*Instruction:*
Determine how many lines in the data below contain "Courtyard" and write only that number.

(Data to process Opens)

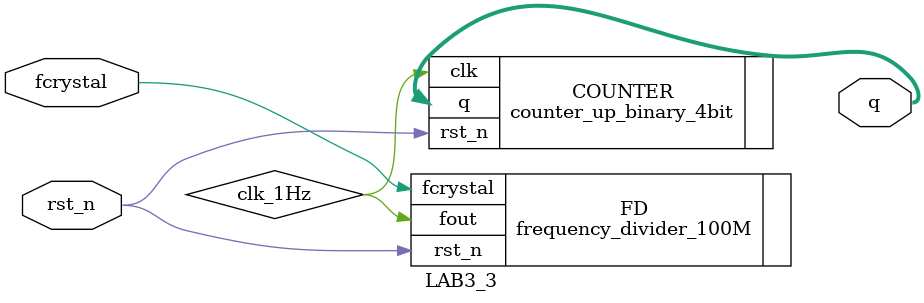
<source format=v>
`timescale 1ns / 1ps


module LAB3_3(
    output [3:0] q,
    input fcrystal,    // global clock
    input rst_n        // active low reset
    );
    wire clk_1Hz;
    
    frequency_divider_100M FD(
        .fout(clk_1Hz),       // 1 Hz clock
        .fcrystal(fcrystal),  // crystal frequency (global clock)
        .rst_n(rst_n)         //  active low reset
        );
    
    counter_up_binary_4bit COUNTER(
        .q(q),
        .clk(clk_1Hz),        // 1 Hz clock
        .rst_n(rst_n)         // active low reset
        );
    
endmodule                     // LAB3_3

</source>
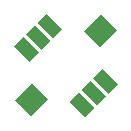
<source format=gtp>
G75*
%MOIN*%
%OFA0B0*%
%FSLAX25Y25*%
%IPPOS*%
%LPD*%
%AMOC8*
5,1,8,0,0,1.08239X$1,22.5*
%
%ADD10R,0.07283X0.04331*%
%ADD11R,0.07480X0.07874*%
D10*
G36*
X0184489Y0028932D02*
X0179341Y0034080D01*
X0182403Y0037142D01*
X0187551Y0031994D01*
X0184489Y0028932D01*
G37*
G36*
X0188387Y0032830D02*
X0183239Y0037978D01*
X0186301Y0041040D01*
X0191449Y0035892D01*
X0188387Y0032830D01*
G37*
G36*
X0192284Y0036727D02*
X0187136Y0041875D01*
X0190198Y0044937D01*
X0195346Y0039789D01*
X0192284Y0036727D01*
G37*
G36*
X0210797Y0018215D02*
X0205649Y0023363D01*
X0208711Y0026425D01*
X0213859Y0021277D01*
X0210797Y0018215D01*
G37*
G36*
X0206899Y0014317D02*
X0201751Y0019465D01*
X0204813Y0022527D01*
X0209961Y0017379D01*
X0206899Y0014317D01*
G37*
G36*
X0203002Y0010420D02*
X0197854Y0015568D01*
X0200916Y0018630D01*
X0206064Y0013482D01*
X0203002Y0010420D01*
G37*
D11*
G36*
X0184964Y0010753D02*
X0179675Y0016042D01*
X0185242Y0021609D01*
X0190531Y0016320D01*
X0184964Y0010753D01*
G37*
G36*
X0207958Y0033748D02*
X0202669Y0039037D01*
X0208236Y0044604D01*
X0213525Y0039315D01*
X0207958Y0033748D01*
G37*
M02*

</source>
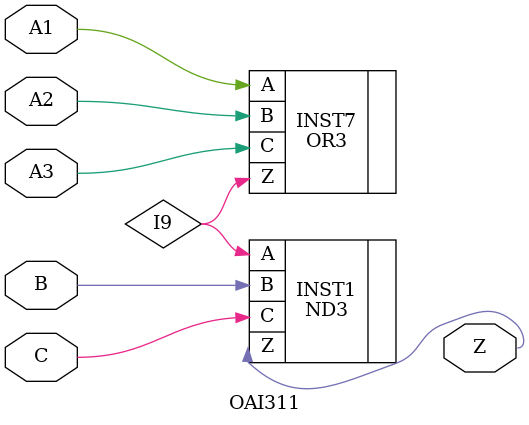
<source format=v>
`timescale 1 ns / 100 ps

/* Created by DB2VERILOG Version 1.2.0.2 on Fri Aug  5 11:15:10 1994 */
/* module compiled from "lsl2db 4.0.3" run */

module OAI311 (A1, A2, A3, B, C, Z);
input  A1, A2, A3, B, C;
output Z;
ND3 INST1 (.A(I9), .B(B), .C(C), .Z(Z));
OR3 INST7 (.A(A1), .B(A2), .C(A3), .Z(I9));

endmodule


</source>
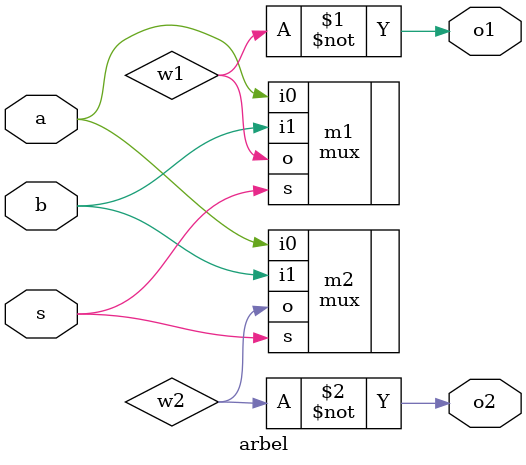
<source format=v>
`timescale 1ns / 1ps


module arbel(
    input a,b,s,
    output o1,o2
    );
    
    wire w1,w2;
    mux m1( .i0(a), .i1(b), .s(s), .o(w1));
    mux m2( .i0(a), .i1(b), .s(s), .o(w2));
    
    assign o1= ~w1;
    assign o2= ~w2;
    
endmodule

</source>
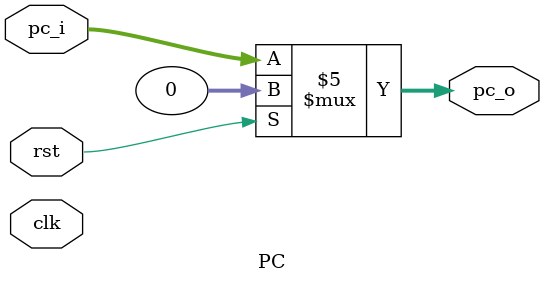
<source format=v>
`timescale 1ns/1ns
module PC (

    input               clk,
    input               rst,                //reset signal high value
    input      [31:0]   pc_i,
    output reg [31:0]   pc_o

);

    initial begin
        pc_o = 0;
    end

    always@ (*) begin 
        if(rst == 1'b1) 
            pc_o <= 32'b0;
        else 
            pc_o <= pc_i; 

    end
endmodule 






</source>
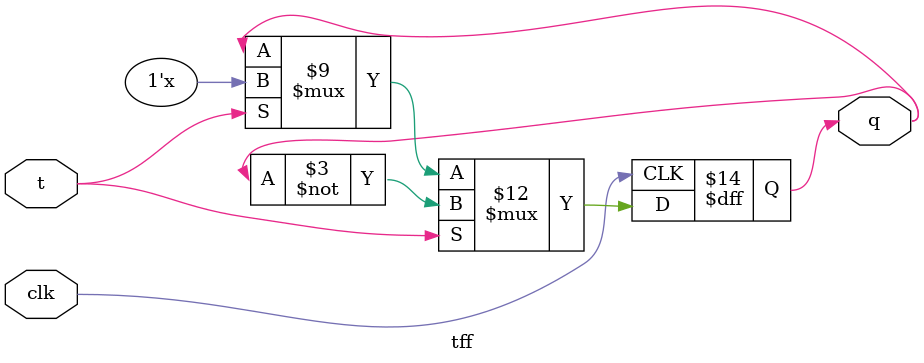
<source format=v>
module tff(
  output q,
  input t,clk);
  reg q;
  initial
    q=0;
  always @ (posedge clk)
    begin
      if (t==1)
        q=~q;
      else if(t==0)
        q=q;
    end
endmodule

</source>
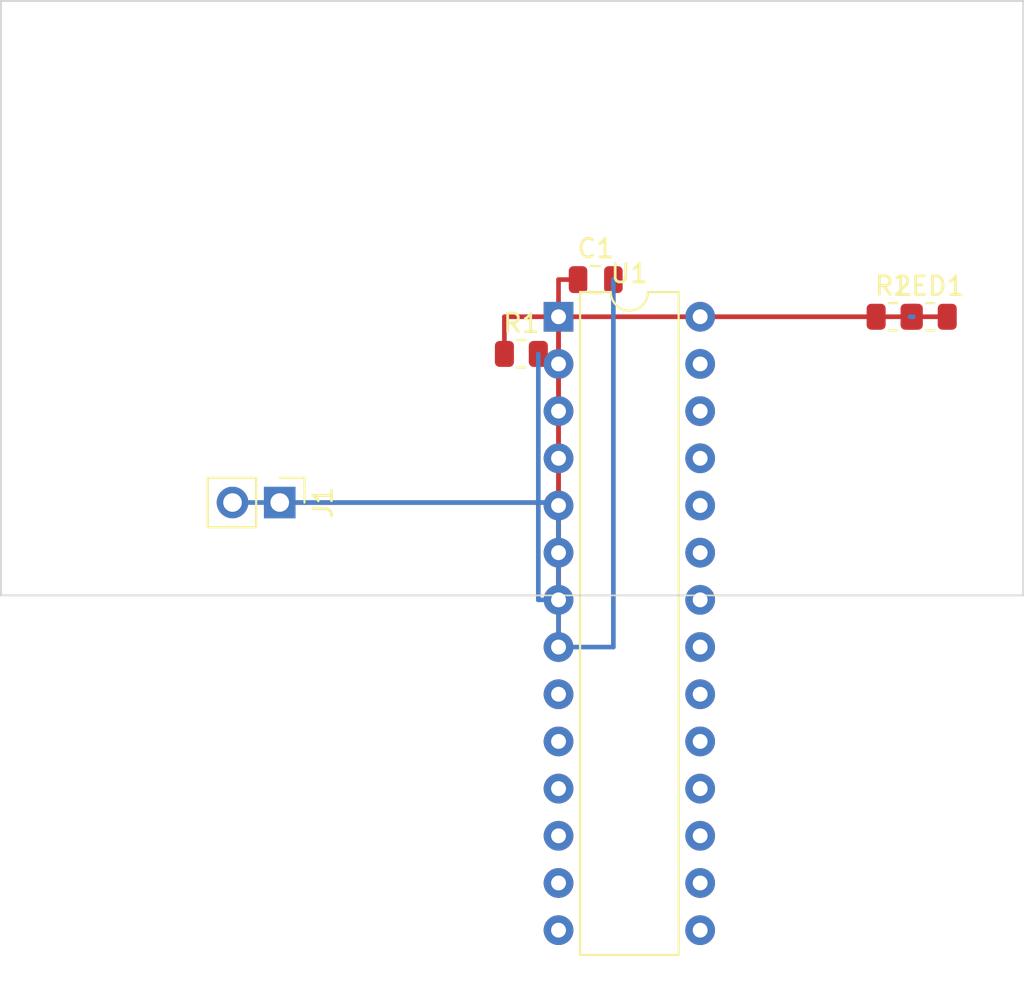
<source format=kicad_pcb>
(kicad_pcb (version 20211014) (generator pcbnew)

  (general
    (thickness 1.6)
  )

  (paper "A4")
  (layers
    (0 "F.Cu" signal)
    (31 "B.Cu" signal)
    (32 "B.Adhes" user "B.Adhesive")
    (33 "F.Adhes" user "F.Adhesive")
    (34 "B.Paste" user)
    (35 "F.Paste" user)
    (36 "B.SilkS" user "B.Silkscreen")
    (37 "F.SilkS" user "F.Silkscreen")
    (38 "B.Mask" user)
    (39 "F.Mask" user)
    (40 "Dwgs.User" user "User.Drawings")
    (41 "Cmts.User" user "User.Comments")
    (42 "Eco1.User" user "User.Eco1")
    (43 "Eco2.User" user "User.Eco2")
    (44 "Edge.Cuts" user)
    (45 "Margin" user)
    (46 "B.CrtYd" user "B.Courtyard")
    (47 "F.CrtYd" user "F.Courtyard")
    (48 "B.Fab" user)
    (49 "F.Fab" user)
    (50 "User.1" user)
    (51 "User.2" user)
    (52 "User.3" user)
    (53 "User.4" user)
    (54 "User.5" user)
    (55 "User.6" user)
    (56 "User.7" user)
    (57 "User.8" user)
    (58 "User.9" user)
  )

  (setup
    (pad_to_mask_clearance 0)
    (pcbplotparams
      (layerselection 0x00010fc_ffffffff)
      (disableapertmacros false)
      (usegerberextensions false)
      (usegerberattributes true)
      (usegerberadvancedattributes true)
      (creategerberjobfile true)
      (svguseinch false)
      (svgprecision 6)
      (excludeedgelayer true)
      (plotframeref false)
      (viasonmask false)
      (mode 1)
      (useauxorigin false)
      (hpglpennumber 1)
      (hpglpenspeed 20)
      (hpglpendiameter 15.000000)
      (dxfpolygonmode true)
      (dxfimperialunits true)
      (dxfusepcbnewfont true)
      (psnegative false)
      (psa4output false)
      (plotreference true)
      (plotvalue true)
      (plotinvisibletext false)
      (sketchpadsonfab false)
      (subtractmaskfromsilk false)
      (outputformat 1)
      (mirror false)
      (drillshape 1)
      (scaleselection 1)
      (outputdirectory "")
    )
  )

  (net 0 "")

  (footprint "DIP-28_W7.62mm" (layer "F.Cu") (at 30 17))

  (footprint "R_0805_2012Metric" (layer "F.Cu") (at 28 19))

  (footprint "R_0805_2012Metric" (layer "F.Cu") (at 48 17))

  (footprint "R_0805_2012Metric" (layer "F.Cu") (at 50 17))

  (footprint "PinHeader_1x02_P2.54mm_Vertical" (layer "F.Cu") (at 15 27 -90))

  (footprint "C_0805_2012Metric" (layer "F.Cu") (at 32 15))

  (gr_line (start 0 32) (end 0 0) (layer "Edge.Cuts") (width 0.1) (tstamp 40ed138c-fabe-4a5b-9cb0-b07f6fee2aa6))
  (gr_line (start 55 0) (end 55 32) (layer "Edge.Cuts") (width 0.1) (tstamp 5887a747-d4ff-4428-9ce0-d043e803d09f))
  (gr_line (start 55 32) (end 0 32) (layer "Edge.Cuts") (width 0.1) (tstamp 7b1e05a5-bcf8-44c5-aa96-557948e173ae))
  (gr_line (start 0 0) (end 55 0) (layer "Edge.Cuts") (width 0.1) (tstamp b9c0895d-ffae-4232-a637-8b83f872bacd))

  (segment (start 15 27) (end 30 27) (width 0.25) (layer "F.Cu") (net 0) (tstamp 031a7477-680c-4909-83b6-4f0334431491))
  (segment (start 30 32.24) (end 30 15) (width 0.25) (layer "F.Cu") (net 0) (tstamp 48cc1fc5-521e-4f6e-bf6c-84e80092e164))
  (segment (start 30 27) (end 30 32.24) (width 0.25) (layer "F.Cu") (net 0) (tstamp 57a42573-c6f5-46e8-8494-c14dd1ecbefc))
  (segment (start 30 15) (end 31.05 15) (width 0.25) (layer "F.Cu") (net 0) (tstamp 767dae31-8c8a-4289-b572-fa5f72efb09f))
  (segment (start 30 17) (end 30 34.78) (width 0.25) (layer "F.Cu") (net 0) (tstamp 9a9b2bd8-6999-42fd-8f16-6daa19829b77))
  (segment (start 27.0875 17) (end 27.0875 19) (width 0.25) (layer "F.Cu") (net 0) (tstamp d0867df0-707a-4566-a87f-a28eb59ad757))
  (segment (start 30 17) (end 27.0875 17) (width 0.25) (layer "F.Cu") (net 0) (tstamp f6145c2a-2550-43b7-9e99-ce24893a1b15))
  (segment (start 50.9125 17) (end 30 17) (width 0.25) (layer "F.Cu") (net 0) (tstamp ff396a0f-ebff-44aa-aebb-804d76be9ca8))
  (segment (start 32.95 15) (end 32.95 34.78) (width 0.25) (layer "B.Cu") (net 0) (tstamp 18231e8e-d9da-4ed6-8d6f-5037d799fc29))
  (segment (start 28.9125 19) (end 28.9125 32.24) (width 0.25) (layer "B.Cu") (net 0) (tstamp 30150d85-6605-44ae-9ec2-e62951aed232))
  (segment (start 30 27) (end 30 34.78) (width 0.25) (layer "B.Cu") (net 0) (tstamp 4f09ac60-ffa0-42ec-90eb-c6646535ae31))
  (segment (start 28.9125 32.24) (end 30 32.24) (width 0.25) (layer "B.Cu") (net 0) (tstamp 67e86160-363c-400e-a437-60d86c20939a))
  (segment (start 32.95 34.78) (end 30 34.78) (width 0.25) (layer "B.Cu") (net 0) (tstamp 77e4d28a-0942-4e68-8d52-0b4178b22c7c))
  (segment (start 48.9125 17) (end 49.0875 17) (width 0.25) (layer "B.Cu") (net 0) (tstamp aaf5966b-31ec-4271-a528-c524c1173bed))
  (segment (start 12.46 27) (end 30 27) (width 0.25) (layer "B.Cu") (net 0) (tstamp ff3b76af-fdfd-4a91-bde6-594bc884d010))

)

</source>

(Data to process Closes)

*Written solution:*
2